When the guards entered my cell at 3:30 in the morning on July 24, they didn't jingle their keys or shout the way they normally did. Instead, they whispered: "Ashraf, Ashraf, wake up! You must prepare yourself for a visit."
I jumped up, looked at the clock and felt an ominous sense of doom. Who would visit me at this time of the night? The thought flashed through my mind that they were going to shoot me now, and that they would later claim that I had tried to run away.
A few minutes later I was standing in the office of the prison warden. I was told to apply my fingerprints to a piece of paper to confirm that I wanted to leave the country for Bulgaria. The process was videotaped. They took me to the part of the prison where the five Bulgarian nurses were kept, and then they took all of us to the airport.
There I was asked, once again, whether I wanted to stay in Libya or travel to Gaza. "I want to go to Bulgaria," I replied. "You have destroyed my life, my family's life and the lives of these nurses. I do not wish to remain in this sort of a country for another second." The official was livid. "You are witnesses," he barked at the Palestinian and Bulgarian envoys.

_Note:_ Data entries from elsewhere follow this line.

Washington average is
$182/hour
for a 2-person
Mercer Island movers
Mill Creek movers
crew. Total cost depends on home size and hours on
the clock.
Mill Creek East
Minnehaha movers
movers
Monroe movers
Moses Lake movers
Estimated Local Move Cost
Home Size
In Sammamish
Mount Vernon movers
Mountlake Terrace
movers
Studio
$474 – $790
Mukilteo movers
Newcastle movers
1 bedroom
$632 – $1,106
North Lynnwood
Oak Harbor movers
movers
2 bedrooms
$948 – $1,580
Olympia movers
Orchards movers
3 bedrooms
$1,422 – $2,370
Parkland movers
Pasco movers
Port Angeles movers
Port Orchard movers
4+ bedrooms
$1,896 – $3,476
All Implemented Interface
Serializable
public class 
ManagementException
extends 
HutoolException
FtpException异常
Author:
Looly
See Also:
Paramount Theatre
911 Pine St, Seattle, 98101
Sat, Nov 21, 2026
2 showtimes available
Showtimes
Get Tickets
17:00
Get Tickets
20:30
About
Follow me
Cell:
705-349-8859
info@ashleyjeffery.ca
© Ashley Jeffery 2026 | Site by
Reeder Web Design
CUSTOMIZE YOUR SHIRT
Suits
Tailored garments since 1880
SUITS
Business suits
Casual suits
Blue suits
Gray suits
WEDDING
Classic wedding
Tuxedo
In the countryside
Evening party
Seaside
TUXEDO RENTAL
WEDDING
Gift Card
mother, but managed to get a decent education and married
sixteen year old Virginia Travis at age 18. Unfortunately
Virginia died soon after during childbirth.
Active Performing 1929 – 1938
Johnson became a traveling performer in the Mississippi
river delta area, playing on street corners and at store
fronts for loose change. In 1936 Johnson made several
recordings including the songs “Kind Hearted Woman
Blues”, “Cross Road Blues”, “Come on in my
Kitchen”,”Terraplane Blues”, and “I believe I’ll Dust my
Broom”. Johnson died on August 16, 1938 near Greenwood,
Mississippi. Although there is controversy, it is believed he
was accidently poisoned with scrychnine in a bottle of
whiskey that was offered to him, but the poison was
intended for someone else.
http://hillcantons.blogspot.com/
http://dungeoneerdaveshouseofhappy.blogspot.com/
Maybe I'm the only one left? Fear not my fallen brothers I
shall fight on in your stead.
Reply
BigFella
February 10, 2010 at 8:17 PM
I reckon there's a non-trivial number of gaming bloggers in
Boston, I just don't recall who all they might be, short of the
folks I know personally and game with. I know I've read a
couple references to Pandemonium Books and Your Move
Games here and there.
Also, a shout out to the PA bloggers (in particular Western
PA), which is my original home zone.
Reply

My life in hell began back in August 1998. I had completed my medical exams in Libya and was working as an intern at the huge pediatric hospital in Benghazi, initially in the gastroenterology department. The infectious disease section was closed. A sign that read "HIV-infected" hung on the wall behind one of the beds in my area. The occupant of that bed was a seven-month-old baby that had undergone surgery in Egypt to correct a bone deformity. The child's infection was also detected at the Egyptian hospital. It was the first HIV case I saw.
I had already been working in another department for some time when, on Dec. 13, 1998, I was summoned to appear at a police station, where I was arrested. I spent the next three days in a tiny cell. The reason, I was later told, was to await the results of an HIV test, which turned out to be negative.
'Hundreds of Infected Children'
One of the officials said to me: "We have hundreds of infected children, and we know that you are to blame. You picked them up and injected them with the virus." I responded: "If that's true, then shoot me in public on the main square in Benghazi." Of course I picked up the children before each examination, but only to take away their fear.
"You have had sexual contact with a foreign woman," the police officer continued. It was only then that I realized that a scenario was taking shape that had been mapped out by someone higher up in the hierarchy and in which I had been chosen as the scapegoat -- I, a refugee from Palestine who had lived in Libya with my parents since I was two and for whom this country was in fact home.
My family is very conservative. My fiancée, a Palestinian, had died the year before, and I was just beginning to start a new life with another woman. Because I knew that the Bulgarian nurses at our hospital had also been interrogated, I assumed that the accusation of having had "sexual contact" involved one of them. But then the police let me go, telling me that I had only been there for routine questioning.
Benghazi was practically a war zone at the time, with a group of radical Islamists fighting in the streets. Our hospitals were filled with the injured, and hygienic conditions were disastrous. We didn't have any needles and the sterilization equipment was broken. A single pair of scissors was used to cut the umbilical cords of a dozen newborns. Seventy percent of the children infected with HIV also had hepatitis B.
The Libyan authorities were very concerned about the HIV infections. The government felt powerless to deal with a steadily rising AIDS rate caused by uninhibited sex and many things that happen behind closed doors. The hepatitis B epidemic was later confirmed by both the lower courts and Gadhafi's son, Seif al Islam, who studied abroad and is worldly. But his father's will is law in Libya, and he controls both the judiciary and the sentencing system. Moammar Gadhafi had to have someone to blame, someone to satisfy the furious parents of the infected children. Under no circumstances could any blame be assigned to the corrupt healthcare system, which the government neglects.
When I returned to my dormitory on Jan. 29, 1999, after visiting my parents during Ramadan, I found a note instructing me to report to the chief of police once again. For the next 10 months, it was as if I had vanished from the face of the earth. My parents looked for me in hospitals and scanned the lists of the dead. It took them a long time to find out that I had been arrested.
At the police station on that Jan. 29, at 11:35 p.m., they put me in handcuffs, covered my face with a black mask and locked me into the trunk of a police car. For the next four hours the car was driven through the countryside at high speed. Those four hours seemed like four years to me. It was still dark when we arrived at a building in Tripoli. It was freezing cold. They had taken everything from me but my shirt and my trousers.
The next morning two men began to beat me. They shouted: "You infected the children with AIDS, and you were instructed to do so by the CIA and the Israeli intelligence agency, the Mossad. You and the foreign woman with whom you are sleeping. You came to our country as a spy. You are nothing but scum and filth."
Then they drove me to a building about four kilometers outside Tripoli. It was a sort of farm for police dogs -- the ideal place, from their perspective, because no one would be able to hear us scream.